Subcutaneous fat is stored directly under the skin and it easily resorbed and utilized for nutrition. This is the solid white fat that you typically see when skinning a deer. A second type of fat is the mesentery fat that is stored in the gut cavity of deer; and is the fat that you encounter when field dressing a deer. Lastly,  fat is also stored in the bone marrow of some of the larger bones, such as the upper leg bones like the femur.

Whenever deer are unable to find sufficient natural deer foods, they will draw energy from their stored fat reserves in the order listed above. Subcutaneous fat is more easily resorbed and is utilized first; the mesentery fat within the gut becomes a secondary source of resorbed nutrition. Lastly the fat stored in the bone marrow is  drawn upon when other fat sources dwindle. Unfortunately, once these stored fat reserves have been used up, deer have very limited options for nutrition until new spring growth begins in April. And if spring green-up is late, deer can and will perish as a result of a lack of digestible natural nutrition.
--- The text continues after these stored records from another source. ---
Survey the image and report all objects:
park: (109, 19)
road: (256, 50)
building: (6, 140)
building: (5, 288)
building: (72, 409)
 I was out on snowshoes checking several deer concentration areas after the late February storm that dumped up to 20 inches of snow on top of the existing snow pack. Adult deer were wallowing through belly-deep snow, although they were still able to slowly move around. However, last year’s fawns, now about nine months old, were having a difficult time wallowing and floundering through the new snow. Expending this much effort uses considerable amounts of energy and will quickly expend their limited fat reserves. These puffy-faced, hunched over young deer were clearly at risk. As a result of their smaller body size and smaller amounts of stored fat, they have considerably less stored fat to tide them over.

Fortunately, the snow pack diminished relatively quickly, however, any additional significant snowfalls could easily result in the loss of these younger deer. Those of us who can remember the late March blizzard of 1993 will recall that the local deer herd experienced heavy deer losses that continued well into mid April before green-up began. It was no  surprise that deer harvest during the 1993 hunting season declined considerably as a result of late, long snow pack and winterkill. Current predictions in our area for the fourth week in March call for one more major storm before winter subsides.
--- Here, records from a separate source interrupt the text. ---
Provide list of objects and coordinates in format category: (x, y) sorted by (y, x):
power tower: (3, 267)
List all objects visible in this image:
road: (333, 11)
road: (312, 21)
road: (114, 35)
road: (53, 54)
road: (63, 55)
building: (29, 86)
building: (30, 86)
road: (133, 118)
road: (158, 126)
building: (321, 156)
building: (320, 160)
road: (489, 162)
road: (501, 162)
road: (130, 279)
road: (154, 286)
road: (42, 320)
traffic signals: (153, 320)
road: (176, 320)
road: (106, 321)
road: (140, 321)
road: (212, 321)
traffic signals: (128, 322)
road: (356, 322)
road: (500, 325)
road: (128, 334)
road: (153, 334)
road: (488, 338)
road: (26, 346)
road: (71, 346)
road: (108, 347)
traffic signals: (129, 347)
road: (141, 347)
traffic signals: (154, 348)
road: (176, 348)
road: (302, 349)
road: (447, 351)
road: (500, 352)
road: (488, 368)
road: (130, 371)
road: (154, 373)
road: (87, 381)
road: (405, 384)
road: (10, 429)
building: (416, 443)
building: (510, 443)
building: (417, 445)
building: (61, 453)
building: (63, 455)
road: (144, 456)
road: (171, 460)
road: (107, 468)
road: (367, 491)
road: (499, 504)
Fisherman and turkey hunters may encounter dead deer this spring that did not survive the winter of 2013-14. As deer grow progressively weaker from malnutrion, they tend to move downhill in sloped areas and often succumb in gullys and near streams. Typically juvenile deer, less than a year old,  are the first to succumb to winter kill because they never acquire a full complement of body fat. In harsh, drawn-out winters with deep snows older age classes will also succumb if snow pack continues into late spring.
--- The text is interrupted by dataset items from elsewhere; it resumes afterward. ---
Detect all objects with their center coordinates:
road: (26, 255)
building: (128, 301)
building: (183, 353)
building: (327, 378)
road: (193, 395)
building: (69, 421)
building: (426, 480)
If you happen to find the remains of a dead deer in the spring and wish confirm winterkill as the cause of death, it is relatively easy to do. Use a knife to cut through the muscle tissue surrounding the the upper back leg bone (femur) that attaches to the pelvis. Smash the leg bone with a rock or other blunt instrument and note the color of the marrow inside the bone. Refer to the marrow sample pictures above. Normally the color of femur marrow is white. As the last of the fat reserves are utilized by the deer, the marrow changes to a pinkish color and then to a red color and ultimately will have the appearance of red jello. Once their marrow fat reserves drop to about 25% level as shown above, they will in all liklihood not recover. 

Interestingly, fawns typically die first because of their smaller body size and limited amounts of stored fat. Yearling bucks tend to be the next group to die, followed by adult males and females in the toughest of years. When late snow pack gives way to spring green-up, it heralds a return to succulent summer feed and body growth.

Such is a critical part of the cycle of white-tail deer survival.

Mother Nature can be a cruel and heartless mistress.